Top of MATERIAL SUPPLIED

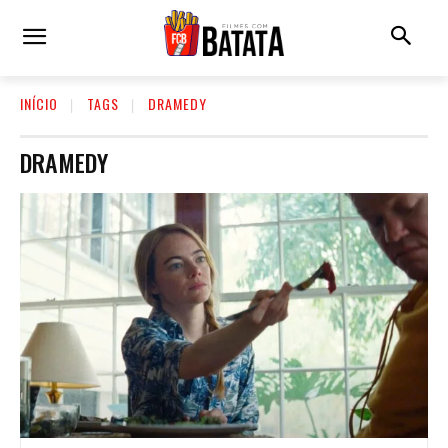
INÍCIO
TAGS
DRAMEDY
DRAMEDY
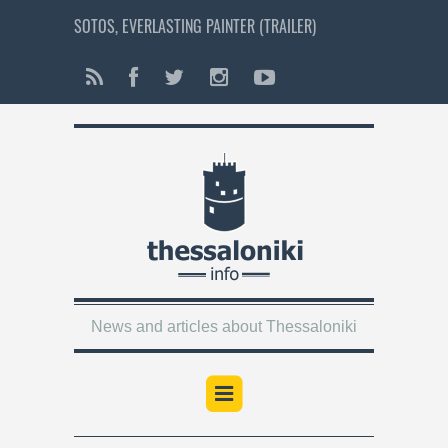
SOTOS, EVERLASTING PAINTER (TRAILER)
News and articles about Thessaloniki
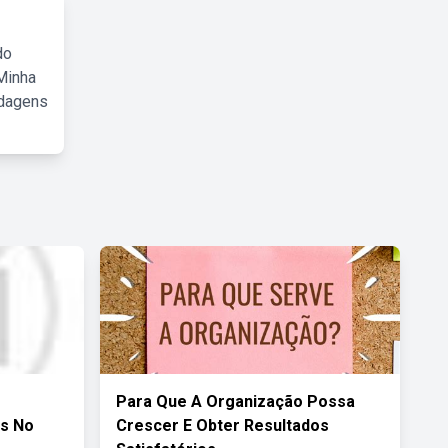
do
Minha
rdagens
Para Que A Organização Possa
s No
Crescer E Obter Resultados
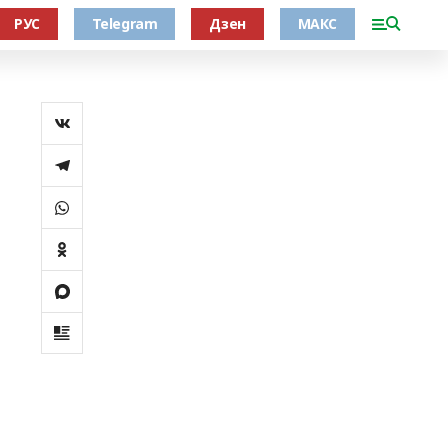
РУС
Telegram
Дзен
МАКС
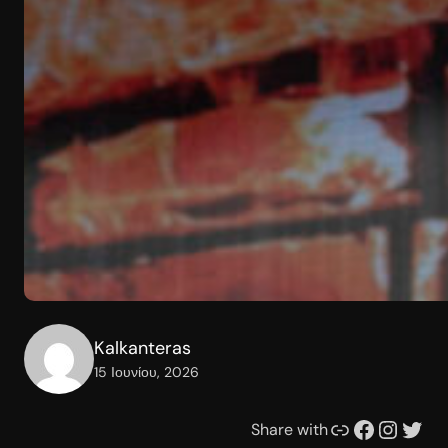
Kalkanteras
15 Ιουνίου, 2026
Συνδέσμου
Facebook
Instagram
Twitter
Share with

Bottom of MATERIAL SUPPLIED

TASK OBJECTIVE: Transcribe the listing above verbatim. Omit the pictures.

EXERCISE RESULT:
INÍCIO
TAGS
DRAMEDY
DRAMEDY
SOTOS, EVERLASTING PAINTER (TRAILER)
News and articles about Thessaloniki
do
Minha
rdagens
Para Que A Organização Possa
s No
Crescer E Obter Resultados
РУС
Telegram
Дзен
МАКС
Kalkanteras
15 Ιουνίου, 2026
Συνδέσμου
Facebook
Instagram
Twitter
Share with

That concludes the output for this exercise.